The former Soviet ambassador to Washington, Anatoly Dobrynin, wrote in his memoires that Carter’s human rights policies “played a significant role” in the Soviet Union, loosening its grip at home and in Eastern Europe. Once liberalization was under way, Dobrynin concluded, it couldn’t be controlled.

So in which direction should Biden go? At present his rhetoric is loaded against post-communist Moscow. Despite the success of Alexei Navalny in mobilizing street protests against Putin’s autocracy, polls show that only 5% of voters support him (but quite a bit more in Moscow and St Petersburg). The regime does dominate 80% of the media but around 20% is free, as is the internet (unlike China) and foreign broadcasts. The US effort under presidents Bill Clinton, George W. Bush, Barack Obama and Donald Trump to push Russia against the wall has been counterproductive. A majority of Russians don’t like such outside pressure, and that has little to do with the political colour of their government. That doesn’t mean that the US should be verbally quiet about what it sees as abuses in Russia, but then it should be prepared to accept Russian criticism of the human rights abuses at home that happened during the tenure of Trump.

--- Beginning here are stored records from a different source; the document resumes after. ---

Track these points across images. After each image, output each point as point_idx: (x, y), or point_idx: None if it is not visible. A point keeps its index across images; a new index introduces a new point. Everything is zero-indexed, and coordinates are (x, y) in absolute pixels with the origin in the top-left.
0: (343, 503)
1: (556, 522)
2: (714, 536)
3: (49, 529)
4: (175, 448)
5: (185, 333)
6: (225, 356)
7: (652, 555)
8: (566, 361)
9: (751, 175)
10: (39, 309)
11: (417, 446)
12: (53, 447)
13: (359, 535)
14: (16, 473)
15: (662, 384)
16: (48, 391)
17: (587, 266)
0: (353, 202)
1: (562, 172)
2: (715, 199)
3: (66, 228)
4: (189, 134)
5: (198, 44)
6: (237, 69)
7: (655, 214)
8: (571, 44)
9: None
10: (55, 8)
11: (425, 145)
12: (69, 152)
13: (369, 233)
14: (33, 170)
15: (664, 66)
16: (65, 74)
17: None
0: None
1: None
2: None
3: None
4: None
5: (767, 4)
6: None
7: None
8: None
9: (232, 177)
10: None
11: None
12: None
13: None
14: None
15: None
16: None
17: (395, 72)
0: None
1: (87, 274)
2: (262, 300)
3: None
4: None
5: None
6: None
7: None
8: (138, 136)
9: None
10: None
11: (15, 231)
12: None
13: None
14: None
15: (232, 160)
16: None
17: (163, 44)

Biden must tread carefully. The image of the US as an upholder of human rights is badly tarnished after Trump’s tenure and there are many faults to be remedied at home before other countries will take it as seriously as they used to. True, thanks to Carter’s convictions, human rights does run through the bloodstream of the Democratic Party. But before getting caught up in challenging and criticizing others Biden has to put his house in order.